# [EXTRACT PROVIDED]
I was being a little snippy about bikepaths, because it frustrates me that they're always brought up as these great investments in bike infrastructure, but useful ones (especially if they're at pedestrian grade, which they always are) will inevitably get taken over by walkers/rollerbladers/triple-wide strollers and become soon enough nigh-impassable by bikes moving at greater than walking pace.
will inevitably get taken over by walkers/rollerbladers/triple-wide strollers and become soon enough nigh-impassable by bikes moving at greater than walking pace.
Yeah, that is a problem.
I believe it's legal to bike on the sidewalk in LA, but it's generally more difficult -- obviously so in places with lots of pedestrian traffic, but also even in areas without pedestrians -- so it's not really clear why people do it.
My theory is that the level of bicycle obnoxiousness tracks directly with the class status of the biker, with the BMXicans at the bottom and spandex-clad Westside hedge fund guys at the top and most obnoxious. This perception may not be entirely unbiased, however.
They stop and lecture me about it occasionally, scowling and being generally bratty.
Pedestrians actually do this too, to some extent. People seem to be really infuriated by a failure to respond to "excuse me". Like the only conceivable explanation is that I am deliberately ignoring them as an insult.* Don't hearing people walk around with headphones on all the time? How do you stay out of fights?
*Some lady once tracked me through several aisles of a bookstore to chastise me for having ignored her "excuse me" and then walked away after making brief, passing, eye contact. After she found out I was deaf, she wrote me a long note about how it seemed like I had rolled my eyes at her, AFTER ignoring her, and she felt like it was important that I realize that she didn't appreciate being treated so rudely.

# [DATA EXCERPTS]
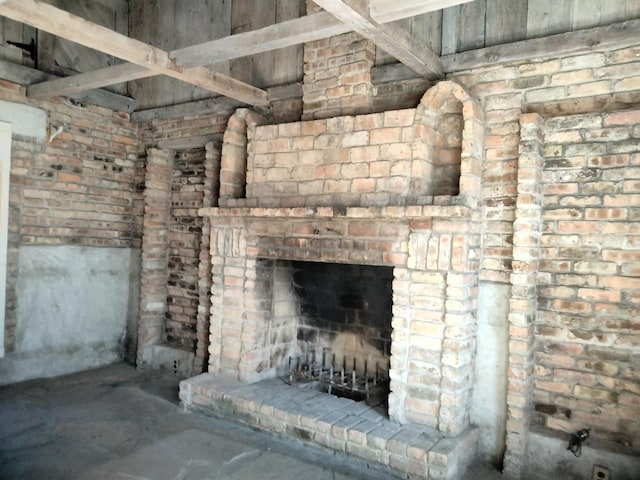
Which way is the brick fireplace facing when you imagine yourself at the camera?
facing the viewer and to the left of the viewer

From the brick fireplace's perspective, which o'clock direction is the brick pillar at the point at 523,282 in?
The brick pillar is roughly at 8 o'clock from the brick fireplace.
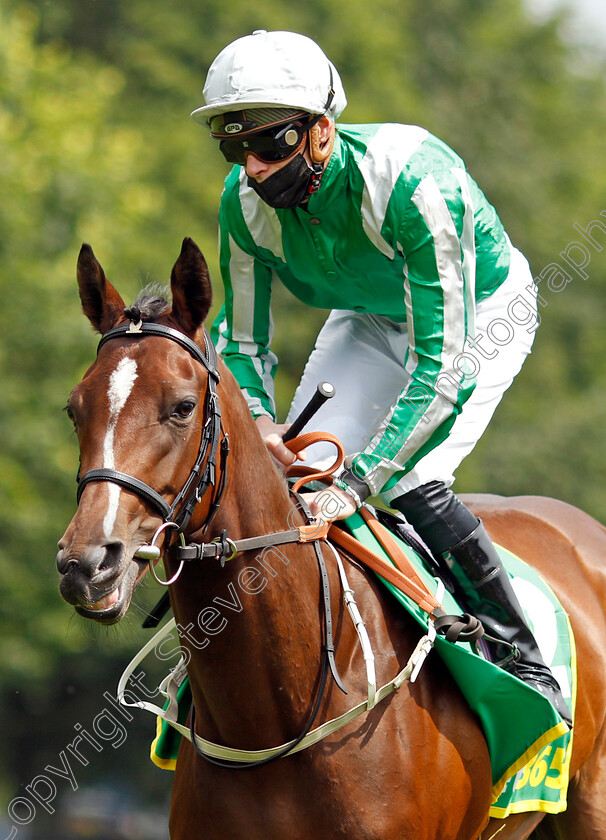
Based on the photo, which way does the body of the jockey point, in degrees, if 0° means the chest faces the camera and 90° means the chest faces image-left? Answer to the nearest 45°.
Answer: approximately 45°

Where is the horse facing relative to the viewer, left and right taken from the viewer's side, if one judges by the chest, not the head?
facing the viewer and to the left of the viewer
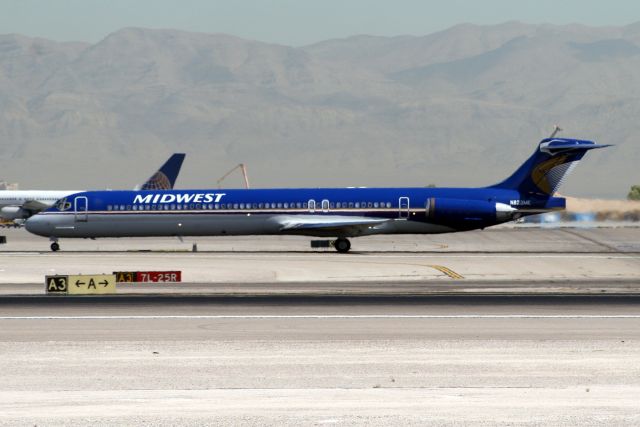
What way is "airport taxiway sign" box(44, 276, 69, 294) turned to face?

# [TASK SET]
1. Can you repeat the bike path comments, starting with "I believe it's" and going on through "people do it.", but swap "sidewalk" for "boardwalk"?
2. In the bike path comments, where did the lady track the writer to chastise them?
3. Write what comes next in the bike path comments, picking up after their final sentence.
The data come from a different source than the bike path comments.

# [ANSWERS TO EACH TASK]
1.
I believe it's legal to bike on the boardwalk in LA, but it's generally more difficult -- obviously so in places with lots of pedestrian traffic, but also even in areas without pedestrians -- so it's not really clear why people do it.

2. Through several aisles of a bookstore.

3.
This sort of happens in skiing too
Occasionally in Vermont (and probably elsewhere, I suppose) you see skiiers on the slope wearing a hi-viz vest that says "Blind Skiier". You could get one that says "Deaf Skiier". Or "Reminder: the downhill skiier has the right of way."
it's only really a problem on CAT tracks, where there's not much room to pass and people move at widely varying speeds. On a normal hill, I'm probably more likely to be the one speeding recklessly past other people.
I have thought about getting a helmet with one of those bike mirrors attached. But I'm not sure I could handle the blow to my stylish ski outfits.
How about a "Deaf, Armed, and Dangerous" t-shirt?
Blind skiiers usually have sighted buddies with whistles to tell them when they need to turn etc. I guess I could get a hearing buddy to ski backwards, in front of me, and keep me informed about everything uphill. That seems like it might slow me down though.
I used to teach adaptive skiing in Oregon and Minnesota and I spent a lot of time yelling at people for trying cross between me and the student I had tethered 15 feet below me. The tethers are bright orange! And there's not enough space there to go through anyway! And now we are all tangled up. And all our $5 are scattered all over the bunny hill.
or a helmet-mounted announcement on repeat. I AM DEAF DO NOT YELL ON YOUR LEFT. I AM DEAF DO NOT YELL ON YOUR LEFT.
I do try to stay over to the right, just in case.
"On your left" actually doesn't work worth a damn with me, either, as I'm deaf in my left ear. I just try to ride faster than everybody else so it doesn't come up.
.. and stay over to the right if I'm walking on a commonly used bike route.
After she found out I was deaf, she wrote me a long note about how it seemed like I had rolled my eyes at her, AFTER ignoring her, and she felt like it was important that I realize that she didn't appreciate being treated so rudely.
That is a person who finds it really, really important to always be right.
There was abike that I'd looked at in the window of the bike shop a couple of times. It was $1,400.
And if I'd remembered the name of the bike I could convey information.
There was abike that I'd looked at in the window of the bike shop a couple of times. It was $1,400.
A potentially nice bike for someone in Philadelphia.
Not that I know anything about that bike specifically, it's just an example of the fact that it's sometimes possible to find really good deals on ebay for high-end bikes in good condition, but a couple of years old.
Obligatory disclaimer: If you're going to buy a bike on ebay there's a big difference between "good used" condition and "mostly sat in a garage" condition. That said, I got my current bike last summer and even though I ended up having to get on of the wheels rebuilt, it's been money well spent.
I remember no biking on the sidewalk rules being fairly strictly enforced in non-residential areas of the east bay where I grew up. But it may have been a subset of aggressive policing of teenagers.
Found it. It seems to have been either a Globe Live 3 on sale or a Globe Live 2 with a healthy mark-up.
424: 1400 seems kinda steep for that to me.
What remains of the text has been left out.